Interrogé à son sujet lundi sur France Inter, M. Le Gendre avait estimé qu’Agnès Thill avait « toujours sa place dans le groupe ». Qu’en sera-t-il jeudi ? Un poids lourd de la majorité parie que l’élue de l’Oise ne sera finalement pas exclue, de peur de « créer un appel d’air et d’ouvrir d’autres fronts » en interne. Dans les rangs macronistes, certains craignent que des élus LRM choisissent, par solidarité avec Agnès Thill, de quitter le groupe si celle-ci était poussée vers la sortie. Un scénario catastrophe pour ce collectif de 307 membres, alors que six élus ont déjà quitté le groupe ces derniers mois : Jean-Michel Clément en avril 2018, Frédérique Dumas en septembre, Paul Molac et François-Michel Lambert en octobre. Sébastien Nadot a été exclu en décembre, après avoir voté contre le projet de budget 2019, tandis que Joachim Son-Forget est lui-même parti après avoir fait polémique sur les réseaux sociaux.

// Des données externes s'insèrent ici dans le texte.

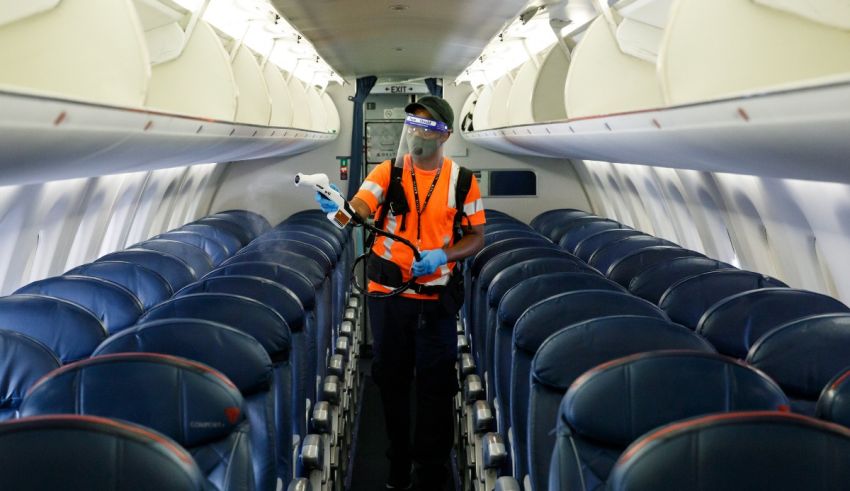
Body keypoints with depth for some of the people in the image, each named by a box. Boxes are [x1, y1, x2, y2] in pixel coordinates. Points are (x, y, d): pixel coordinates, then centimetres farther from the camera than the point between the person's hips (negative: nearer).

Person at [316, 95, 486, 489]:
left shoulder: (462, 180, -1)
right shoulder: (388, 171, -2)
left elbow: (477, 237, 3)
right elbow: (359, 209, -16)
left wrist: (442, 256, -16)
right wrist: (338, 207, -40)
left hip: (436, 298, -1)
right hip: (387, 294, 1)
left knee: (435, 386, 4)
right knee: (391, 380, 12)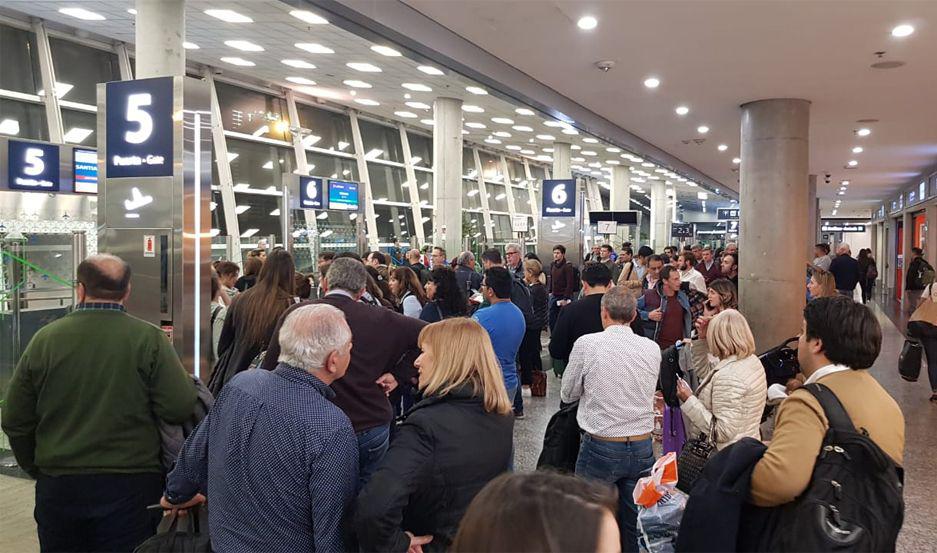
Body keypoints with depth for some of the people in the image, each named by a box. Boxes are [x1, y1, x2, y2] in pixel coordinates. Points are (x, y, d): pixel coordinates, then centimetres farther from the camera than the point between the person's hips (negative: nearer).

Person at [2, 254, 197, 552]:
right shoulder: (148, 338, -12)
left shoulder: (44, 338, -3)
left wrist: (37, 469, 18)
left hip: (58, 486, 3)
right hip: (131, 485, -3)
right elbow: (180, 407, -18)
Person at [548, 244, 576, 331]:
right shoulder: (552, 265, 8)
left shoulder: (567, 266, -11)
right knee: (552, 319, 7)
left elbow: (570, 284, -14)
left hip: (564, 297, -6)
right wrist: (549, 291, 9)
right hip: (554, 296, 6)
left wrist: (565, 299, -16)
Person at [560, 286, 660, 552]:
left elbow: (567, 395, 0)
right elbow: (649, 392, 11)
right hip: (642, 448, 4)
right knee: (635, 523, 16)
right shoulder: (652, 348, -2)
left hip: (600, 448, -3)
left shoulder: (587, 344, -11)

Pas question, dès lors, de laisser la division prospérer en interne autour du cas Agnès Thill. « J’aurai à cœur que cette affaire, qui mérite un traitement sérieux, n’accentue pas les clivages au sein du groupe », a souligné M. Le Gendre, mardi matin.

Au-delà de cette polémique, l’ouverture de la PMA à toutes les femmes reste un projet de l’exécutif. Emmanuel Macron a assuré en novembre 2018 que la loi bioéthique contenant cette mesure serait promulguée « courant 2019 ». La ministre de la santé, Agnès Buzyn, a précisé, mardi, lors de ses vœux à la presse, que le projet de loi bioéthique serait présenté en conseil des ministres au mois de juin. La semaine dernière, lors d’un débat avec des maires, dans l’Eure, le chef de l’Etat a souhaité que ce soit « un sujet sur lequel la France ne se déchire pas ». Pour l’instant, le risque de déchirure sur ce sujet sensible existe surtout au sein groupe majoritaire à l’Assemblée.